You may get a pain in your neck and also shoulder area and have not been able to fix it, this may not be an article on fixing it necessarily but on managing and certainly bettering and avoiding shoulder and neck pain getting worse.

Doing nothing it th worst option as the shoulder and neck and posture will get weaker as you go on and get older or as years pass without you conditioning your body.


So here are some tips so far to better and manage your shoulders to a healthier, more strong, muscular and mobile you.

Step one get on a stationary bike.
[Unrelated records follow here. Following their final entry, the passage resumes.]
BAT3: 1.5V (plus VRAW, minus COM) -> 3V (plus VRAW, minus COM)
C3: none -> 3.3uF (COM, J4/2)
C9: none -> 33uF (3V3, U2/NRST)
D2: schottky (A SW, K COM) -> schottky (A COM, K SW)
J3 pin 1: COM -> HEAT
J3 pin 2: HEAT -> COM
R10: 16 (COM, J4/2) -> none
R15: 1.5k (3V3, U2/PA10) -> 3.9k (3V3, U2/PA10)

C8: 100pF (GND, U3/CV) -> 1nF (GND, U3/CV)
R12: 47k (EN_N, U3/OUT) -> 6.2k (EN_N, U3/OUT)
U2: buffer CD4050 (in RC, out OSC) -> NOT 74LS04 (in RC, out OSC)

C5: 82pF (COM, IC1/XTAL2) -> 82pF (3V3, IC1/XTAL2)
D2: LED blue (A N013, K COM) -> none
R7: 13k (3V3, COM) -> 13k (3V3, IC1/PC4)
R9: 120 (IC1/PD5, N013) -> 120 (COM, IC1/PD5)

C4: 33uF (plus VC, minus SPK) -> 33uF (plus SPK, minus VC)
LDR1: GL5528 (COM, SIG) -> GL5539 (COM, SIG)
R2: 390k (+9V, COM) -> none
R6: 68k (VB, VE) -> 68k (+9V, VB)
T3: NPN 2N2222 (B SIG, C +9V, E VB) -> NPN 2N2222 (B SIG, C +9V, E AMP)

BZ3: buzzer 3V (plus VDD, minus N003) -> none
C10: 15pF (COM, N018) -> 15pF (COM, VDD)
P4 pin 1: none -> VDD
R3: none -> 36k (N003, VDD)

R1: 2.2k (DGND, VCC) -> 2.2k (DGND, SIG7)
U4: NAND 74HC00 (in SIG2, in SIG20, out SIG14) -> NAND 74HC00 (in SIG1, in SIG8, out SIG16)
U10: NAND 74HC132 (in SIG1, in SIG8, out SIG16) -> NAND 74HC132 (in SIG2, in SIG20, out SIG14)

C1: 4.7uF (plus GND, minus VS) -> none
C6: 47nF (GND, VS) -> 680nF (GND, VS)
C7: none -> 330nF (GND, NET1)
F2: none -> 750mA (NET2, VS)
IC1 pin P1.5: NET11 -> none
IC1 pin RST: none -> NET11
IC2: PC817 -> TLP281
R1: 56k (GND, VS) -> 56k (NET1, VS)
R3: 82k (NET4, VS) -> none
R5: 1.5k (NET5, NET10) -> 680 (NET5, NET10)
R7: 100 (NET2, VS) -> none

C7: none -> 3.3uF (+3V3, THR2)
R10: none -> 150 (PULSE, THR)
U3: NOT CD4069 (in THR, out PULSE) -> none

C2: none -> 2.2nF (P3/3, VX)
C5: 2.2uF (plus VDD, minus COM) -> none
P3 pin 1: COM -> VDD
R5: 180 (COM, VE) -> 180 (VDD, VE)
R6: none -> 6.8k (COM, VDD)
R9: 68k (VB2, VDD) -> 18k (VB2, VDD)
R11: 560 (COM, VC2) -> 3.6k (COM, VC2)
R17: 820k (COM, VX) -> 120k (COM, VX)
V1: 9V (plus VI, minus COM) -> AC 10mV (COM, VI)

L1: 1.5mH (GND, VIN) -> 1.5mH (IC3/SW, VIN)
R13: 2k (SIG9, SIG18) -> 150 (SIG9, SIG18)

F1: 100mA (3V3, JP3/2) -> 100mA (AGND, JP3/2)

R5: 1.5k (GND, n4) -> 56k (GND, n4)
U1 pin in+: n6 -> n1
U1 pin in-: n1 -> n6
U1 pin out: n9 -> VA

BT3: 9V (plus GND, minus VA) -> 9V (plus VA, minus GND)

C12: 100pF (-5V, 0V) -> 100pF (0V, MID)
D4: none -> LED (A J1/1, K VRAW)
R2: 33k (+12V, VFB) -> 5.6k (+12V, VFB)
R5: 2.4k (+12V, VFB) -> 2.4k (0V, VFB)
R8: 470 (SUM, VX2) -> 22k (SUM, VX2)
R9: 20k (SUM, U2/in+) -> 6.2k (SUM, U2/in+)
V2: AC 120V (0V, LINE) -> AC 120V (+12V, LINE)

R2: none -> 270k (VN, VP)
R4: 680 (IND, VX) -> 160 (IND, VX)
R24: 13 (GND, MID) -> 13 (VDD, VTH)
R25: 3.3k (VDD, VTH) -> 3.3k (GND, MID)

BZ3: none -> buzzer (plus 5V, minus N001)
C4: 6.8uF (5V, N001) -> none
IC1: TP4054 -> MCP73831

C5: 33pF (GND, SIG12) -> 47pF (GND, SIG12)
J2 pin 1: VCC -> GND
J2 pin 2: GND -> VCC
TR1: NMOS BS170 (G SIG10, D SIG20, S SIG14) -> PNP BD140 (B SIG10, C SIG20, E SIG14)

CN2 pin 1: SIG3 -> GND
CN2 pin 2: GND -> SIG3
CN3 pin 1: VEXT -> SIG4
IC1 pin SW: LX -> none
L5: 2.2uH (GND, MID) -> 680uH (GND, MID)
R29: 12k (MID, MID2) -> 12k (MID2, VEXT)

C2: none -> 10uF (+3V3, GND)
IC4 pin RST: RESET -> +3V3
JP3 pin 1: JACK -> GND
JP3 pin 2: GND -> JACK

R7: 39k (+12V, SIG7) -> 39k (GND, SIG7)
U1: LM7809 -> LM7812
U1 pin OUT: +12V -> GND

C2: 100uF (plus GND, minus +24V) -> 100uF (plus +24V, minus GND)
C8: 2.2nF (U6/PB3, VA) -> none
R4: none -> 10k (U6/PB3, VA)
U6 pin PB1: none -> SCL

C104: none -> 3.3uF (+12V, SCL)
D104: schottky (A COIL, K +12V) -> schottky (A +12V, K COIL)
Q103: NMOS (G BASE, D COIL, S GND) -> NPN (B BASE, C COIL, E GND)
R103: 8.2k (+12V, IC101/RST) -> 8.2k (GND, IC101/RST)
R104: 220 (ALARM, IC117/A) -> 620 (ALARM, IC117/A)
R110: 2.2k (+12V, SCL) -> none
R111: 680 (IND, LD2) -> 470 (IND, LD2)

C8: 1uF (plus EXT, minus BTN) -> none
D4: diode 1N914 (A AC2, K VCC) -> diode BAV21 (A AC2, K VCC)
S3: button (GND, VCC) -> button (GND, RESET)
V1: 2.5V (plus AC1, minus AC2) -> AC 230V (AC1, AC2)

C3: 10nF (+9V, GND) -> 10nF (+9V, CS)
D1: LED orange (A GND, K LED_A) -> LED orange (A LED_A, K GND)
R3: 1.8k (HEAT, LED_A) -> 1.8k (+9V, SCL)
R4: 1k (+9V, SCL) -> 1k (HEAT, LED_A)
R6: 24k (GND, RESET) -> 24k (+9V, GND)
Or on a hill walk or hill jog or hill run as either of these will move your feet in a different position and help you correct your feet and also ankle mobility and stability which is where a lot of people’s postural issues can originate from. So as little as 5 minutes to as much as 20 minutes depending on what your programme is.

The other thing for strong shoulders and necks are shoulder dumbbell presses and inclines presses which will also enable you to flatten your neck and stretch it or strenghten well if you tuck your chin back. Imagine a turtle sticking it’s neck out, this is what not to do. The opposite the turtle does is retract its neck back. This is what we want you to do.

The other thing for strong shoulders we want you to do is either do neutral hammer pull ups or assisted wide grip pull ups or bicep reverse or hammer neutral pull downs. You must find what works right for your body and shoulder without hurting you as it changes depending on your height, limb lengths and injuries. Here’s where you either see me or really tune in and feel your body, tune it and feel is it uncomfortable in a challenging progressive way or a really awkward sharp, painful and aggravating way. Also note the following day how you feel.

Also add shoulder dislocated and reverse shoulder dislocates using your bodyweight and activation. The thing I see clients doing poorly commonly is sloppily getting floppy In the arm at the bottom range or disengaging the triceps which allow a slight bend in the elbow which we don’t want.